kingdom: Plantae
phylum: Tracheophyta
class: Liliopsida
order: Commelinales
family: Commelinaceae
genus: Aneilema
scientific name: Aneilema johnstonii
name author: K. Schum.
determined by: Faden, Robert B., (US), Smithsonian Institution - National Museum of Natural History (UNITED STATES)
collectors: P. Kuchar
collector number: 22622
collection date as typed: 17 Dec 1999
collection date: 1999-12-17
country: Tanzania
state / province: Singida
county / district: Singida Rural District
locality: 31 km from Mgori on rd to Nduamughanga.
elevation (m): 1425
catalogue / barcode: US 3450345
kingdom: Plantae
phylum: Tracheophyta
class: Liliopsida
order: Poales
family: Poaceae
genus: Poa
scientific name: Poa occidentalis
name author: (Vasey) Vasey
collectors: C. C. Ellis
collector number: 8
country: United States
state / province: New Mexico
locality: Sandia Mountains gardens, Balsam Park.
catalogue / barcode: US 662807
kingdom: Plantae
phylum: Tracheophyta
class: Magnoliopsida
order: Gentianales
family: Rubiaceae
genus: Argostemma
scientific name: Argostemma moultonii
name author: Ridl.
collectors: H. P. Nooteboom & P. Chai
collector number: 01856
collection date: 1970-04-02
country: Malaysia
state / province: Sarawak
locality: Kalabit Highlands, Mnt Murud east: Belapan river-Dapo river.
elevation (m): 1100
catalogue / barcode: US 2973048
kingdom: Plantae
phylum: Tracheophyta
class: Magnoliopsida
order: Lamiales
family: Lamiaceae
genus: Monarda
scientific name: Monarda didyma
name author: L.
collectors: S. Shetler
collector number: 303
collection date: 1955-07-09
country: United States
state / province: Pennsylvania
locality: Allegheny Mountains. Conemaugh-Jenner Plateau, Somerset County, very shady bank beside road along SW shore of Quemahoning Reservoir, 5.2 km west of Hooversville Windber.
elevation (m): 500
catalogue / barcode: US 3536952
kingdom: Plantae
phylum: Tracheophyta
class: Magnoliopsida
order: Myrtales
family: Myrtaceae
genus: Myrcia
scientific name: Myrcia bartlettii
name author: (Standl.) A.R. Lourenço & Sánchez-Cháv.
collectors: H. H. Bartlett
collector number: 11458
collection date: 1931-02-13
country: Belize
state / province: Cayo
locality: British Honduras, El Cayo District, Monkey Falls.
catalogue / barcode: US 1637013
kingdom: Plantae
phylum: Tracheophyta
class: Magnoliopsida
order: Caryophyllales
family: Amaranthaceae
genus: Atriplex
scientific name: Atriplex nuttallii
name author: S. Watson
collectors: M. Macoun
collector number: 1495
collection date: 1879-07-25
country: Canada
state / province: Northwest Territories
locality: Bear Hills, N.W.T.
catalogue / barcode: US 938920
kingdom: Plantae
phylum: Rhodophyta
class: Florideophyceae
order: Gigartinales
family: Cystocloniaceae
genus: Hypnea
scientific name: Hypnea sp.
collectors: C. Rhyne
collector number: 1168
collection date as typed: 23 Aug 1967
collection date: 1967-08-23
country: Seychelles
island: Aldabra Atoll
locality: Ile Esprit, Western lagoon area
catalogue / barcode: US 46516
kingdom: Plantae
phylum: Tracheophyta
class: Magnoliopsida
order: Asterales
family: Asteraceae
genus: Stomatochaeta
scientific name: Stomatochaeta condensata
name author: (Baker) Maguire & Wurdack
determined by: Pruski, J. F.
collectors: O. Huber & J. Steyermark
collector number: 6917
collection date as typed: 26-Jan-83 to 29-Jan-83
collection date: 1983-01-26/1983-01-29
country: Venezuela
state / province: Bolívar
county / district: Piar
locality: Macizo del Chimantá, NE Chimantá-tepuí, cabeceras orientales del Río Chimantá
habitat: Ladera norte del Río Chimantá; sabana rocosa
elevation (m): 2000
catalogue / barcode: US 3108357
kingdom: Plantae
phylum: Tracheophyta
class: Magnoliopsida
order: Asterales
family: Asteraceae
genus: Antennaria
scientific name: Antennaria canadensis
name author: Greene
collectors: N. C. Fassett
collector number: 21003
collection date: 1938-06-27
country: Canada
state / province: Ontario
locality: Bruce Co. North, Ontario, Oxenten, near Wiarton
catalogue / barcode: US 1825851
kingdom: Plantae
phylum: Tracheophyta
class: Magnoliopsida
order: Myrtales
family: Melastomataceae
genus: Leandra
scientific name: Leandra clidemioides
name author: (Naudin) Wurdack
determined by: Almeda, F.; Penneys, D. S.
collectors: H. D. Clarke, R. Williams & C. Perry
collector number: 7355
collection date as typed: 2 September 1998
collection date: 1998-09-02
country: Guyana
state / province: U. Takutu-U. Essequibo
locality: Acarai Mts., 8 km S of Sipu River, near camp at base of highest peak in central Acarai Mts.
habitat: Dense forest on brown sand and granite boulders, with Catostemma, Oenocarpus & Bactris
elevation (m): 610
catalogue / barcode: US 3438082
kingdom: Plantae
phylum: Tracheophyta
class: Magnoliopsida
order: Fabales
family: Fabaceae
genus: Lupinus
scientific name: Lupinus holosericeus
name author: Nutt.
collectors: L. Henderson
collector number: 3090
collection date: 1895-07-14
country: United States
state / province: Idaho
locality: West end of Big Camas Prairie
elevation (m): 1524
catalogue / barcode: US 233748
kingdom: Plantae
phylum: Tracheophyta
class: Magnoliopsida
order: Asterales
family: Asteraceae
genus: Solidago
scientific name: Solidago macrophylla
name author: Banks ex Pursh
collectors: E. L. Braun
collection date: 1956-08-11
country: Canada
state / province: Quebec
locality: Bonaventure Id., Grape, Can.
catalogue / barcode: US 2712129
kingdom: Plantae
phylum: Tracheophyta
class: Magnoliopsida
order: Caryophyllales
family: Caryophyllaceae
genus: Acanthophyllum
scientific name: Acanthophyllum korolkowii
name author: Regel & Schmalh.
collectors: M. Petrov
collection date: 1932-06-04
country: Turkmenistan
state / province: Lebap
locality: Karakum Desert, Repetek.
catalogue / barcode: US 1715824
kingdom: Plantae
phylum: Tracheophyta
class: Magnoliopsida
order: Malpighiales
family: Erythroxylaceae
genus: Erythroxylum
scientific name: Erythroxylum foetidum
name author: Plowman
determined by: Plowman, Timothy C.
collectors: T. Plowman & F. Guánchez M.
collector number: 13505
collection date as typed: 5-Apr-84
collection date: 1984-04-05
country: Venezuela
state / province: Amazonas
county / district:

- Zu lösende Aufgabe
Tausche in sämtlichen Zeilen des Materials „locality“ gegen „site“ aus und gib die Zeilen sonst unverändert wieder.

- Vollständige Antwort
kingdom: Plantae
phylum: Tracheophyta
class: Liliopsida
order: Commelinales
family: Commelinaceae
genus: Aneilema
scientific name: Aneilema johnstonii
name author: K. Schum.
determined by: Faden, Robert B., (US), Smithsonian Institution - National Museum of Natural History (UNITED STATES)
collectors: P. Kuchar
collector number: 22622
collection date as typed: 17 Dec 1999
collection date: 1999-12-17
country: Tanzania
state / province: Singida
county / district: Singida Rural District
site: 31 km from Mgori on rd to Nduamughanga.
elevation (m): 1425
catalogue / barcode: US 3450345
kingdom: Plantae
phylum: Tracheophyta
class: Liliopsida
order: Poales
family: Poaceae
genus: Poa
scientific name: Poa occidentalis
name author: (Vasey) Vasey
collectors: C. C. Ellis
collector number: 8
country: United States
state / province: New Mexico
site: Sandia Mountains gardens, Balsam Park.
catalogue / barcode: US 662807
kingdom: Plantae
phylum: Tracheophyta
class: Magnoliopsida
order: Gentianales
family: Rubiaceae
genus: Argostemma
scientific name: Argostemma moultonii
name author: Ridl.
collectors: H. P. Nooteboom & P. Chai
collector number: 01856
collection date: 1970-04-02
country: Malaysia
state / province: Sarawak
site: Kalabit Highlands, Mnt Murud east: Belapan river-Dapo river.
elevation (m): 1100
catalogue / barcode: US 2973048
kingdom: Plantae
phylum: Tracheophyta
class: Magnoliopsida
order: Lamiales
family: Lamiaceae
genus: Monarda
scientific name: Monarda didyma
name author: L.
collectors: S. Shetler
collector number: 303
collection date: 1955-07-09
country: United States
state / province: Pennsylvania
site: Allegheny Mountains. Conemaugh-Jenner Plateau, Somerset County, very shady bank beside road along SW shore of Quemahoning Reservoir, 5.2 km west of Hooversville Windber.
elevation (m): 500
catalogue / barcode: US 3536952
kingdom: Plantae
phylum: Tracheophyta
class: Magnoliopsida
order: Myrtales
family: Myrtaceae
genus: Myrcia
scientific name: Myrcia bartlettii
name author: (Standl.) A.R. Lourenço & Sánchez-Cháv.
collectors: H. H. Bartlett
collector number: 11458
collection date: 1931-02-13
country: Belize
state / province: Cayo
site: British Honduras, El Cayo District, Monkey Falls.
catalogue / barcode: US 1637013
kingdom: Plantae
phylum: Tracheophyta
class: Magnoliopsida
order: Caryophyllales
family: Amaranthaceae
genus: Atriplex
scientific name: Atriplex nuttallii
name author: S. Watson
collectors: M. Macoun
collector number: 1495
collection date: 1879-07-25
country: Canada
state / province: Northwest Territories
site: Bear Hills, N.W.T.
catalogue / barcode: US 938920
kingdom: Plantae
phylum: Rhodophyta
class: Florideophyceae
order: Gigartinales
family: Cystocloniaceae
genus: Hypnea
scientific name: Hypnea sp.
collectors: C. Rhyne
collector number: 1168
collection date as typed: 23 Aug 1967
collection date: 1967-08-23
country: Seychelles
island: Aldabra Atoll
site: Ile Esprit, Western lagoon area
catalogue / barcode: US 46516
kingdom: Plantae
phylum: Tracheophyta
class: Magnoliopsida
order: Asterales
family: Asteraceae
genus: Stomatochaeta
scientific name: Stomatochaeta condensata
name author: (Baker) Maguire & Wurdack
determined by: Pruski, J. F.
collectors: O. Huber & J. Steyermark
collector number: 6917
collection date as typed: 26-Jan-83 to 29-Jan-83
collection date: 1983-01-26/1983-01-29
country: Venezuela
state / province: Bolívar
county / district: Piar
site: Macizo del Chimantá, NE Chimantá-tepuí, cabeceras orientales del Río Chimantá
habitat: Ladera norte del Río Chimantá; sabana rocosa
elevation (m): 2000
catalogue / barcode: US 3108357
kingdom: Plantae
phylum: Tracheophyta
class: Magnoliopsida
order: Asterales
family: Asteraceae
genus: Antennaria
scientific name: Antennaria canadensis
name author: Greene
collectors: N. C. Fassett
collector number: 21003
collection date: 1938-06-27
country: Canada
state / province: Ontario
site: Bruce Co. North, Ontario, Oxenten, near Wiarton
catalogue / barcode: US 1825851
kingdom: Plantae
phylum: Tracheophyta
class: Magnoliopsida
order: Myrtales
family: Melastomataceae
genus: Leandra
scientific name: Leandra clidemioides
name author: (Naudin) Wurdack
determined by: Almeda, F.; Penneys, D. S.
collectors: H. D. Clarke, R. Williams & C. Perry
collector number: 7355
collection date as typed: 2 September 1998
collection date: 1998-09-02
country: Guyana
state / province: U. Takutu-U. Essequibo
site: Acarai Mts., 8 km S of Sipu River, near camp at base of highest peak in central Acarai Mts.
habitat: Dense forest on brown sand and granite boulders, with Catostemma, Oenocarpus & Bactris
elevation (m): 610
catalogue / barcode: US 3438082
kingdom: Plantae
phylum: Tracheophyta
class: Magnoliopsida
order: Fabales
family: Fabaceae
genus: Lupinus
scientific name: Lupinus holosericeus
name author: Nutt.
collectors: L. Henderson
collector number: 3090
collection date: 1895-07-14
country: United States
state / province: Idaho
site: West end of Big Camas Prairie
elevation (m): 1524
catalogue / barcode: US 233748
kingdom: Plantae
phylum: Tracheophyta
class: Magnoliopsida
order: Asterales
family: Asteraceae
genus: Solidago
scientific name: Solidago macrophylla
name author: Banks ex Pursh
collectors: E. L. Braun
collection date: 1956-08-11
country: Canada
state / province: Quebec
site: Bonaventure Id., Grape, Can.
catalogue / barcode: US 2712129
kingdom: Plantae
phylum: Tracheophyta
class: Magnoliopsida
order: Caryophyllales
family: Caryophyllaceae
genus: Acanthophyllum
scientific name: Acanthophyllum korolkowii
name author: Regel & Schmalh.
collectors: M. Petrov
collection date: 1932-06-04
country: Turkmenistan
state / province: Lebap
site: Karakum Desert, Repetek.
catalogue / barcode: US 1715824
kingdom: Plantae
phylum: Tracheophyta
class: Magnoliopsida
order: Malpighiales
family: Erythroxylaceae
genus: Erythroxylum
scientific name: Erythroxylum foetidum
name author: Plowman
determined by: Plowman, Timothy C.
collectors: T. Plowman & F. Guánchez M.
collector number: 13505
collection date as typed: 5-Apr-84
collection date: 1984-04-05
country: Venezuela
state / province: Amazonas
county / district:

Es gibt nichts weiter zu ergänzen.